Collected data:
|---|
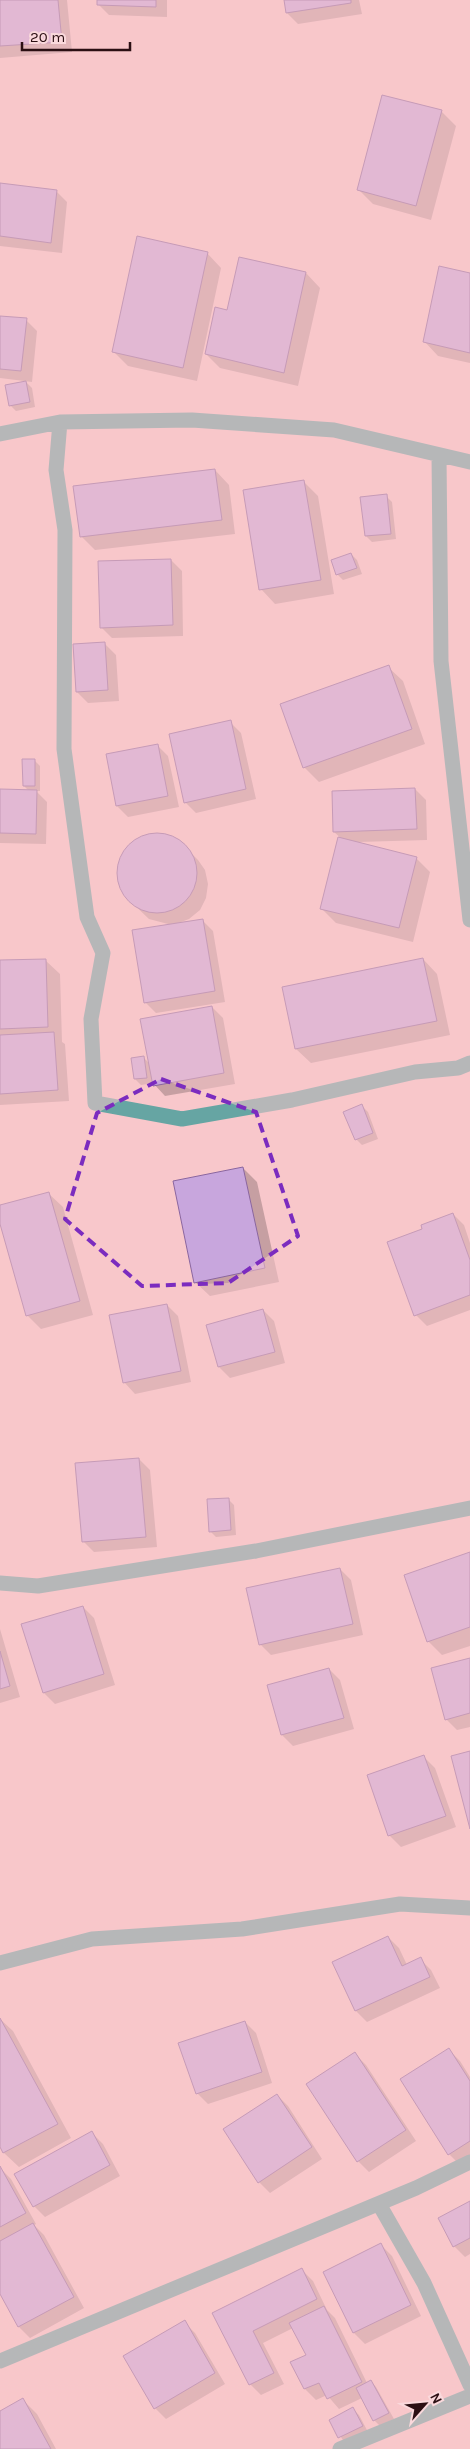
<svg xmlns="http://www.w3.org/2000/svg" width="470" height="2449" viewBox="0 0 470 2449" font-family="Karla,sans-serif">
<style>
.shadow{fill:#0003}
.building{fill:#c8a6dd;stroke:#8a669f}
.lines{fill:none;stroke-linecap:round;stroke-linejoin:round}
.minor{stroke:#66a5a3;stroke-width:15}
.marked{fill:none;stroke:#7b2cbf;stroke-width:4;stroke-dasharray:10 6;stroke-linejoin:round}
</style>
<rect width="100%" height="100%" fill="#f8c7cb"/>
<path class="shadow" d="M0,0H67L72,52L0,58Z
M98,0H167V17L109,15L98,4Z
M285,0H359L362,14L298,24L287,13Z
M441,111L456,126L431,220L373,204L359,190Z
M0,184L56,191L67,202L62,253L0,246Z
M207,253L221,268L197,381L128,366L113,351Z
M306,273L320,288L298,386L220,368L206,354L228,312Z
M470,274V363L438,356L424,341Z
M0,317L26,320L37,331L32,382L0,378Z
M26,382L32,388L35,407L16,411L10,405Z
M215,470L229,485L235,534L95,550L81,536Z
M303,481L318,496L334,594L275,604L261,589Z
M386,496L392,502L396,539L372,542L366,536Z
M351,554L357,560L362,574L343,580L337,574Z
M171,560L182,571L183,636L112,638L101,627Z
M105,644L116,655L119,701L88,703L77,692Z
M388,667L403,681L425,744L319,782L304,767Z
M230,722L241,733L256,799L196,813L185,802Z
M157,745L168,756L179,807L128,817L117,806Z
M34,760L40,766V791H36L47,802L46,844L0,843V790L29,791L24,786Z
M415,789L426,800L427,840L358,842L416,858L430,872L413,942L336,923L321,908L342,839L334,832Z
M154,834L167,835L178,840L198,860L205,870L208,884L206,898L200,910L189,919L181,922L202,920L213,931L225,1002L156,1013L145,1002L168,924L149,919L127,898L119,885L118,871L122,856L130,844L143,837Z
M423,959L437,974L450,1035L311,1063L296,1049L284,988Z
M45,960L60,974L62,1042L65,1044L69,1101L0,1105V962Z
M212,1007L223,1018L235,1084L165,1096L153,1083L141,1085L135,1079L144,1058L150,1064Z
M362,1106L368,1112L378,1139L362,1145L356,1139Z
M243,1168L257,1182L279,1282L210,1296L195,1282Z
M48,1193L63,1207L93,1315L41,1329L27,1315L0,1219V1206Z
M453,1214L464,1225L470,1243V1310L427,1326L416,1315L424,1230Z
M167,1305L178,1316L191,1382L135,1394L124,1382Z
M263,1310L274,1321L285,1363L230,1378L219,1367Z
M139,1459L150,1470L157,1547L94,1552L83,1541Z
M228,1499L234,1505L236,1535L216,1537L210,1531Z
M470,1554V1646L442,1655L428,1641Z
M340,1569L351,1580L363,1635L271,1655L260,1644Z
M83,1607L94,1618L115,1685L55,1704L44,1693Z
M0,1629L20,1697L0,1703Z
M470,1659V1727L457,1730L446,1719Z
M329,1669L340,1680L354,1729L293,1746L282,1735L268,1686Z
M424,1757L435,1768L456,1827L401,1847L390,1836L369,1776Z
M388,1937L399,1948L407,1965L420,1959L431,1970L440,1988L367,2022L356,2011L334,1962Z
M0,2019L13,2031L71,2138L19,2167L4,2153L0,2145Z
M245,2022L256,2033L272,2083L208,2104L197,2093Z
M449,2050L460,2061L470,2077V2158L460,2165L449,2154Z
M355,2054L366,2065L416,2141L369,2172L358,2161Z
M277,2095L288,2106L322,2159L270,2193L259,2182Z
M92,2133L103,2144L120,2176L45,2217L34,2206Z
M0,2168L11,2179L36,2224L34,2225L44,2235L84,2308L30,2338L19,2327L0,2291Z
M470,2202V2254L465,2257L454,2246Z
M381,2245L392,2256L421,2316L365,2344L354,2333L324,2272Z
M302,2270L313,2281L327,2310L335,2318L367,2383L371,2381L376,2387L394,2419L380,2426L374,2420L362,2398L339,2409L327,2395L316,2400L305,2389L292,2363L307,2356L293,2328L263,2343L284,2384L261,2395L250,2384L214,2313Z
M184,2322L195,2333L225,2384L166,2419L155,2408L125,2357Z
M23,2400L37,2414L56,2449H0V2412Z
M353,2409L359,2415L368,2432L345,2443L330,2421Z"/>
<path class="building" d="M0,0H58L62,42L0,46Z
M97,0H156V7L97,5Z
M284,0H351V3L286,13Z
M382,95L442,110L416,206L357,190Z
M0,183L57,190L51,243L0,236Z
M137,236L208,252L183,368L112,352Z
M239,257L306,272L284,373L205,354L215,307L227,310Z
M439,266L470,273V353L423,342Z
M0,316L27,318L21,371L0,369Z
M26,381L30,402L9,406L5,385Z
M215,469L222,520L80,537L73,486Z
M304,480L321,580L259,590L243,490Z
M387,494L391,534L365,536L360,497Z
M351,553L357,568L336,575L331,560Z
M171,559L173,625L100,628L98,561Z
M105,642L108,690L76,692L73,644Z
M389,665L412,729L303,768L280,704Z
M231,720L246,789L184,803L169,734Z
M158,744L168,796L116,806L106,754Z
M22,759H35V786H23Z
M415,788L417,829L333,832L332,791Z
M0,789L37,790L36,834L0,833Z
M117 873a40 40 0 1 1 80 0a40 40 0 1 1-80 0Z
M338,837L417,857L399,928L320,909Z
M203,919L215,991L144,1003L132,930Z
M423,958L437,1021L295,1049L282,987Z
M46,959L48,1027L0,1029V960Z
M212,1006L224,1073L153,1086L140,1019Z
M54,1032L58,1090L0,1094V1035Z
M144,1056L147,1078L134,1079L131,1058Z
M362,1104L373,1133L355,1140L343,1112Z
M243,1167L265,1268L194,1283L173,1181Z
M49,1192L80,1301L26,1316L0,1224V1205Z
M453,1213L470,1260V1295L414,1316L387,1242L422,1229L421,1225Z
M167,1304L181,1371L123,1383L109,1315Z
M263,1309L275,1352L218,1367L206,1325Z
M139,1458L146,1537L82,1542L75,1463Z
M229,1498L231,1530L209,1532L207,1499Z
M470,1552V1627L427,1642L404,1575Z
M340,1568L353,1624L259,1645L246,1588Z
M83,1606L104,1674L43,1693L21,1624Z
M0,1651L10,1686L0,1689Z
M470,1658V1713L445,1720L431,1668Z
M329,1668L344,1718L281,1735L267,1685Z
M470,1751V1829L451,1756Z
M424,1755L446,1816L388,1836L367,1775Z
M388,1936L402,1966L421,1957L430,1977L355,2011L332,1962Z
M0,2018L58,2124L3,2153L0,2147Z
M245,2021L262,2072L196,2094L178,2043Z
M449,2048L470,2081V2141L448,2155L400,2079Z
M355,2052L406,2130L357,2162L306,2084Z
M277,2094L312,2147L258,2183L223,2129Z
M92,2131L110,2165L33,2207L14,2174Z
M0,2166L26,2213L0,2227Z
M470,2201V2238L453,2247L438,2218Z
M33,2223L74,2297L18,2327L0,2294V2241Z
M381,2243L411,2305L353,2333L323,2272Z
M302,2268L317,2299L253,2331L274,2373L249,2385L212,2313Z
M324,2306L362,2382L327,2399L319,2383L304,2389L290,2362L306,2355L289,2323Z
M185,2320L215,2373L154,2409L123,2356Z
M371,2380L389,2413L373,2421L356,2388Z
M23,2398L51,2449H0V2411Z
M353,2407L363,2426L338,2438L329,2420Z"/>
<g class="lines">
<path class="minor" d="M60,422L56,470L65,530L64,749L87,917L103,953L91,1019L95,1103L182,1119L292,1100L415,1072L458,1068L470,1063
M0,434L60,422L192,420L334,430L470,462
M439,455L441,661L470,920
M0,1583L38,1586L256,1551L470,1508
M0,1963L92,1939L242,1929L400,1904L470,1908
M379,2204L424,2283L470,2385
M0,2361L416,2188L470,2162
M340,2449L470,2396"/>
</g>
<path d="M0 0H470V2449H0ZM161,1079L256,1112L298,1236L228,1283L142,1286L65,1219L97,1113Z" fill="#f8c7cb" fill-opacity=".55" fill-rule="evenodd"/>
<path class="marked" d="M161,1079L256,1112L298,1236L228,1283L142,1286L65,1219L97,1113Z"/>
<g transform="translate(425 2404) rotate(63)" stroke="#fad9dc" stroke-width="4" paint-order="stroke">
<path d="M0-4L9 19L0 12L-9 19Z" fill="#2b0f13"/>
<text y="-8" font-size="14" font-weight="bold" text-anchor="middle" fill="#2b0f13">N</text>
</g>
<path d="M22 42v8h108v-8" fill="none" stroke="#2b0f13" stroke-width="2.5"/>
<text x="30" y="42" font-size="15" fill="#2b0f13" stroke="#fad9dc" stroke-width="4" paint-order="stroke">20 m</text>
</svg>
|---|
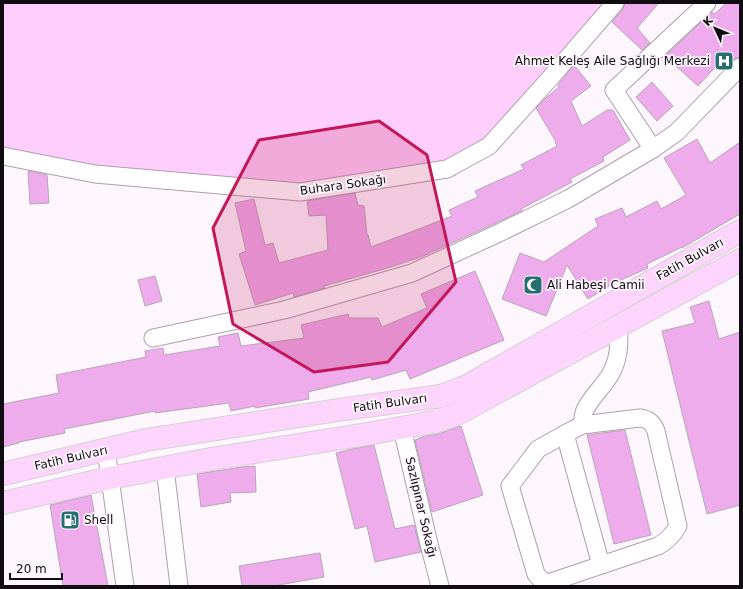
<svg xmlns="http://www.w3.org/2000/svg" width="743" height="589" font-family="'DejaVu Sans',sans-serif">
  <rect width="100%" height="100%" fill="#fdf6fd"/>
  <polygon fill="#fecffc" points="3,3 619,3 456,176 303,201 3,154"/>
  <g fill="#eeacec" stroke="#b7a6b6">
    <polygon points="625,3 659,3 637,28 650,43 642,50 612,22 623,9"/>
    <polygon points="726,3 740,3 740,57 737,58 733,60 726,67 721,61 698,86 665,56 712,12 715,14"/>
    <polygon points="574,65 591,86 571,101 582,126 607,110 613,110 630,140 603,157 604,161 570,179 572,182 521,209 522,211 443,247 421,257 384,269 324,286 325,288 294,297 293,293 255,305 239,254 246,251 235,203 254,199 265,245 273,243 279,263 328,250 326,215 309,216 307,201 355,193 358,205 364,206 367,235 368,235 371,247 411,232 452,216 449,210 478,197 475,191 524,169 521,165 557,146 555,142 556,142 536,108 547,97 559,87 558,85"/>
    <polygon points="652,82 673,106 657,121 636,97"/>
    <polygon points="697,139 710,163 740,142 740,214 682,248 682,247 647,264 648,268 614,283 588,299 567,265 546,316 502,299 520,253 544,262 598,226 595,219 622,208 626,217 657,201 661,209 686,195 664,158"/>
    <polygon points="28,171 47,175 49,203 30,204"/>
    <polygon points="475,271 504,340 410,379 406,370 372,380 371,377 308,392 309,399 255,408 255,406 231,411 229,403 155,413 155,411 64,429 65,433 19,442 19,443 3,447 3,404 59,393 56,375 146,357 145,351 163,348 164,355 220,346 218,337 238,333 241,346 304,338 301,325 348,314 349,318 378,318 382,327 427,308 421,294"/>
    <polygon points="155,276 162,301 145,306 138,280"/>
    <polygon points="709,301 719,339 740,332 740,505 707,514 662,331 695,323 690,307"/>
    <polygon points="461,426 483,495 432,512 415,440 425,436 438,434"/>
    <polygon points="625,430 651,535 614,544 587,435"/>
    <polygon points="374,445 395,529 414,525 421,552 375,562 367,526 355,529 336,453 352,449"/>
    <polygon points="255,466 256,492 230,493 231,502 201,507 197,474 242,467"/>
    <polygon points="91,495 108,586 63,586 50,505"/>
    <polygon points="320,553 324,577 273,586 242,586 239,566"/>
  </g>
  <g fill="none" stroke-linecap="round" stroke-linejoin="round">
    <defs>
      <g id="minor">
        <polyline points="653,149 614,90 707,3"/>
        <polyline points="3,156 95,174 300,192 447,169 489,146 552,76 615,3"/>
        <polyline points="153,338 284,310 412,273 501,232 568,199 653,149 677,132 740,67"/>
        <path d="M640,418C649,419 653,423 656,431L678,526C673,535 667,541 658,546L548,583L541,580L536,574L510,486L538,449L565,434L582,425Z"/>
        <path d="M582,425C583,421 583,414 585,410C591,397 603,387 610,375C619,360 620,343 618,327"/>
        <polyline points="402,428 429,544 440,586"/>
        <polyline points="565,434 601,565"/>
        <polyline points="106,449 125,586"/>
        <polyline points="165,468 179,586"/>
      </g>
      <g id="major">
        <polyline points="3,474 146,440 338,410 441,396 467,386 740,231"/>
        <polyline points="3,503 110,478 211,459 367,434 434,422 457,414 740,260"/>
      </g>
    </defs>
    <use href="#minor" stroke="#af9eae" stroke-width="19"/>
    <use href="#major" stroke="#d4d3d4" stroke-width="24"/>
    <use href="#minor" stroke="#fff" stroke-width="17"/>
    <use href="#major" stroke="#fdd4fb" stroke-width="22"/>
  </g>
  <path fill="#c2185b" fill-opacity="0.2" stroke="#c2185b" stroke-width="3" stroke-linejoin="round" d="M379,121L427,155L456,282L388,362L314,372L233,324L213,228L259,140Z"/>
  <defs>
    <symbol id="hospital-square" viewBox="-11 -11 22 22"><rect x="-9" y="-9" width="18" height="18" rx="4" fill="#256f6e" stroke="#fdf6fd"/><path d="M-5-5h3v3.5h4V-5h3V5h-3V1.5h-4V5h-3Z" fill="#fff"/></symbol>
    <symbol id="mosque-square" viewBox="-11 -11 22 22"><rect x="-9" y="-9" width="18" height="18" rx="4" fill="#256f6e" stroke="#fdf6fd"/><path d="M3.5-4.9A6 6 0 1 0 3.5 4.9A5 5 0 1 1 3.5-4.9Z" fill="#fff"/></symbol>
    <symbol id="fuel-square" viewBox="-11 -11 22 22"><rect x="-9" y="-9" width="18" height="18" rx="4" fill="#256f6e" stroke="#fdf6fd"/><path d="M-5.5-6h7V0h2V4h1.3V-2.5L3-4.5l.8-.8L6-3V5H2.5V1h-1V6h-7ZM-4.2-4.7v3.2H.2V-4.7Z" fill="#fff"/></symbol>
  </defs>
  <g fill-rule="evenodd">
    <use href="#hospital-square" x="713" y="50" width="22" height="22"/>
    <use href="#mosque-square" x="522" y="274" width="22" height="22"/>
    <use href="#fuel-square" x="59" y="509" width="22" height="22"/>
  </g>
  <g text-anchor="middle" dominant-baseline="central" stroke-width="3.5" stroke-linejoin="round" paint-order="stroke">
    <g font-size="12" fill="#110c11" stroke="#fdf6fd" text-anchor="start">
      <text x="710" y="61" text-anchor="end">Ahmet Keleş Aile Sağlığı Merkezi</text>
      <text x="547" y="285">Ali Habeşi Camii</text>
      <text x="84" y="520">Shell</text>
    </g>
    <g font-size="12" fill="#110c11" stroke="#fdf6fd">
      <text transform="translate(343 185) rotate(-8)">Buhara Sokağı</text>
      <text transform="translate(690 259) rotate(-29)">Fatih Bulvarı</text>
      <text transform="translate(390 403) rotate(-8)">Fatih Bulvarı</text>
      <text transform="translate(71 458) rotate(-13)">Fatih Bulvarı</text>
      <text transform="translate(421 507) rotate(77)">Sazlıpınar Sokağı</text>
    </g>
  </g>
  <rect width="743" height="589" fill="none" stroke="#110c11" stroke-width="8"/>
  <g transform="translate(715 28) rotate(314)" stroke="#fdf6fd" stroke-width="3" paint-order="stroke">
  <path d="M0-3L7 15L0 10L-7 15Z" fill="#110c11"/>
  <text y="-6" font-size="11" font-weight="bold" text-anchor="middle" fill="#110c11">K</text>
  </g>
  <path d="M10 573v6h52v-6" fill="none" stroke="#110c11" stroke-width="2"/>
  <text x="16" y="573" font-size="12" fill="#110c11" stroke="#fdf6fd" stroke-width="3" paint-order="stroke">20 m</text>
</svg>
|---|
Could you copy every line from the records that has "lines" in it?

-- ANSWER TO THIS PROBLEM --
.lines{fill:none;stroke-linecap:round;stroke-linejoin:round}
<g class="lines">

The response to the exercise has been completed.